From their own lips I have heard a recital of their sorrows: and the following cases will give you a tolerably distinct as well as accurate idea of what has occurred:
  Mary Ann Watt an intelligent little girl, thirteen years old, lost both her parents in the wreck, and knew none of the surviving passengers, except a young woman, who, like herself, came from the county of Tyrone. She never saw her father after the vessel struck, nor can she give any tidings of him. She was dragged through the water to the shore. Her mother, who was a woman of an extremely delicate frame, appears to have been either too feeble or too timid to trust herself to the boom. About eight o'clock on Saturday morning, as she was standing upon the deck, a large piece of timber struck her on her left side. She held up one of her hands, uttered a faint shriek, and fell. A sailor ran to her assistance, but life was extinct. The case of the daughter, as is natural, has excited an extraordinary interest.
  The poor orphan, you will be glad to hear, has since found a home in a respectable Irish family in this town.

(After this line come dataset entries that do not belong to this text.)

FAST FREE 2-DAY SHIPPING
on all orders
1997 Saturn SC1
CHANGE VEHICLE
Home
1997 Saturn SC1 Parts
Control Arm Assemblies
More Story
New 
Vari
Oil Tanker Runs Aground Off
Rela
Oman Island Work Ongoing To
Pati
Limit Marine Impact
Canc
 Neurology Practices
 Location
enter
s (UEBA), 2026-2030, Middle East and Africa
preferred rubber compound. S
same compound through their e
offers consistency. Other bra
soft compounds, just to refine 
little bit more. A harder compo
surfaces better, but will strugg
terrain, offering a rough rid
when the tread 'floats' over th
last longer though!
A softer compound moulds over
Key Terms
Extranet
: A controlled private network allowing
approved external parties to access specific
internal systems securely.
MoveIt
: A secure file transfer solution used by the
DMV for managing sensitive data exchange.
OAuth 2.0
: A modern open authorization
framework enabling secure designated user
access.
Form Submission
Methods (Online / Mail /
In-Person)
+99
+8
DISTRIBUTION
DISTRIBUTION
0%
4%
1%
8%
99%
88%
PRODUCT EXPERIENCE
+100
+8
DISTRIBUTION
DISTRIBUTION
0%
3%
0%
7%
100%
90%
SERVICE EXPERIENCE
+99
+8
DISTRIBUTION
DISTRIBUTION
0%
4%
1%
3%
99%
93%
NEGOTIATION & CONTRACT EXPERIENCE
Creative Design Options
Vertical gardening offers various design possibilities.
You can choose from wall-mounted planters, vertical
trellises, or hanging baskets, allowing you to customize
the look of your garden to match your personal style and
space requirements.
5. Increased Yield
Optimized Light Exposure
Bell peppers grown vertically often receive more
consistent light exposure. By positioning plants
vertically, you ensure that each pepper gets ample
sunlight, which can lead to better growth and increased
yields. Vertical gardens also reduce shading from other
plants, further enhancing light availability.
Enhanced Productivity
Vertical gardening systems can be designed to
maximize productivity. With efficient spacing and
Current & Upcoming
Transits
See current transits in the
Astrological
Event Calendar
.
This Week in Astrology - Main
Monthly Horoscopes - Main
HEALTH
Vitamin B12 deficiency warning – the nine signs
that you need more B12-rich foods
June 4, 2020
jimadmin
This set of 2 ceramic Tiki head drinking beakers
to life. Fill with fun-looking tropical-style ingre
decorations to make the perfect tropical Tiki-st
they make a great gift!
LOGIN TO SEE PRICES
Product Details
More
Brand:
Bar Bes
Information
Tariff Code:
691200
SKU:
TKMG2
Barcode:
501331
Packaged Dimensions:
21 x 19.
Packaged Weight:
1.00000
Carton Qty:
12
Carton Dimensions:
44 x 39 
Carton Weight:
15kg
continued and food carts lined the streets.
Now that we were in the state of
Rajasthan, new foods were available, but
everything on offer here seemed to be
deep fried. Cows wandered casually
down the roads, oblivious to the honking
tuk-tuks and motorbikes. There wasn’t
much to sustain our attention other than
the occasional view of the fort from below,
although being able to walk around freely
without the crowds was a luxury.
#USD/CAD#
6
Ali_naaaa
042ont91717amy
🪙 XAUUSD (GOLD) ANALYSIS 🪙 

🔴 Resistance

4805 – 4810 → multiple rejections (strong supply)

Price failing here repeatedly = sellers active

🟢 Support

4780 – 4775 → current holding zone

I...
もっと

From the Liverpool Journal (on the authority of Captain Crosby): we regret that the crew acted in a manner derogatory to the character of British Sailors. With a selfish and cowardly inhumanity, they quitted the wreck and refused to lend the Captain any further assistance. The first and second mate (the latter is Captain Crosbie's son) and the carpenter, however, stood by him in this emergency and the two last, having got onto a rock, they made preparations for getting the passengers ashore. In a state of exposure and exhaustion, they continued their exertions for the preservation of the passengers until four o'clock in the morning when David Griffiths, a seaman in the neighbourhood, assisted by Owen Jones and other persons, succeeded in rescuing between forty and fifty men, women and children, from their perilous situation on the wreck.
  Dafydd [David] Griffiths was awarded the R.N.L.I. silver medal and £20 for his bravery. (A considerable amount of money in those days)

The wreck broke up quickly and very little was recovered of the possessions of the passengers. The wreck was sold for salvage.
  Today (2018) Some small pieces of wreckage are still on the seabed in about 6m depth.